In the weeks after my move to the Bayou City, this new world came to seem a little less novel to me every day. As the seasons changed, I learned just how different Texas is from the northeast. During my first Houston February, my mind was blown by the local strawberries. In New England, they usually come into season in June. But it was in thinking about seasonality and the local food system that I started to see the major hole in Houston’s very impressive culinary game.

What’s lacking here is something I loved about Vermont: a glut of farms, each with a unique personality. The farm-to-table food system is alive and well in that tiny state, which afforded me unique opportunities, like interning as a nose-to-tail butcher. Even when I wasn’t arguing with my mentor about whether to cut country ribs or leave full-sized chops, I was getting to know my food on a first-name basis. I still get Facebook updates from my favorite family of Scottish Highland cattle.

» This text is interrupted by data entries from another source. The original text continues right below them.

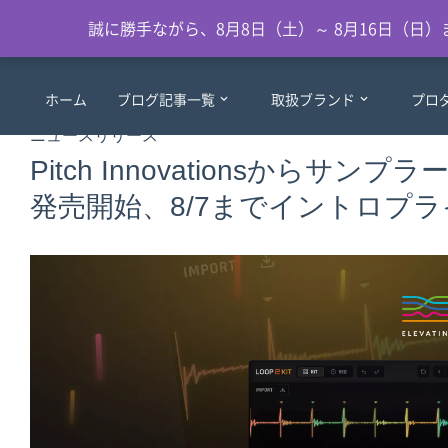
誠に勝手ながら、8月8日（土）～ 8月16日（
ホーム
ブログ記事一覧
取扱ブランド
プロ
ニュースリリース
Pitch Innovationsからサン
発売開始、8/7までイントロプラ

I’m no hippie, but I like to know where my food comes from. It predicts both quality and health of the ingredients, not to mention ethics. But whereas the provenance of ingredients was listed with fanaticism in Vermont, at all but the most scrupulous Houston restaurants, I still find the staff doesn’t seem to know or care. 

My oft-repeated nightmare scenario is asking a server to identify the cheese on the cheese plate that’s been presented to me. “Houston Dairymaids,” is the eternal answer. When I protest that that’s not a farm or even a type of cheese but a distributor, they typically go to the kitchen and ask the chef. “Houston Dairymaids,” they usually affirm. And even when foods are “local,” that often means they’re from 100 miles afield or more—light years in New England terms.

Fortunately, those food miles are dwindling. I do see more local farms mentioned on menus than I did when I first got here. And a few intrepid Houstonians are doing what they do best—innovating—to make farming work deep in the city. There's beautiful Finca Tres Robles and its farm dinners, and Plant It Forward Farm, which trains refugees to become urban farmers. And I’ve recently become a fan of Acre in a Box, a farm that grows hydroponic greens in two shipping containers smack in the middle of Midtown.

Anyway, if most sourcing remains sloppy, and restaurant recycling seemingly nonexistent, well, those are the only things I’m missing here, broadly speaking. I came to Houston for diversity, and I got it. There was a time not long ago that I had to travel across international borders to buy gochujang. Now I can get the red-chile paste whenever I want—not that I get to make my signature gochujang-rubbed beef ribs or my gochujang-almond butter dressing often. If I’m not dining out for work, I’m usually out socializing, something else I didn’t do much of up north. The convenience of living in a city that has practically everything I want is still novel—the feeling remains as if I’ve just been released from captivity. And I can gather friends for a bulgogi feast whenever I want.

But one thing I hope I’ll never do is take Houston’s dining for granted. There’s a world of eating here, much of it also world-class. And it’s just getting better.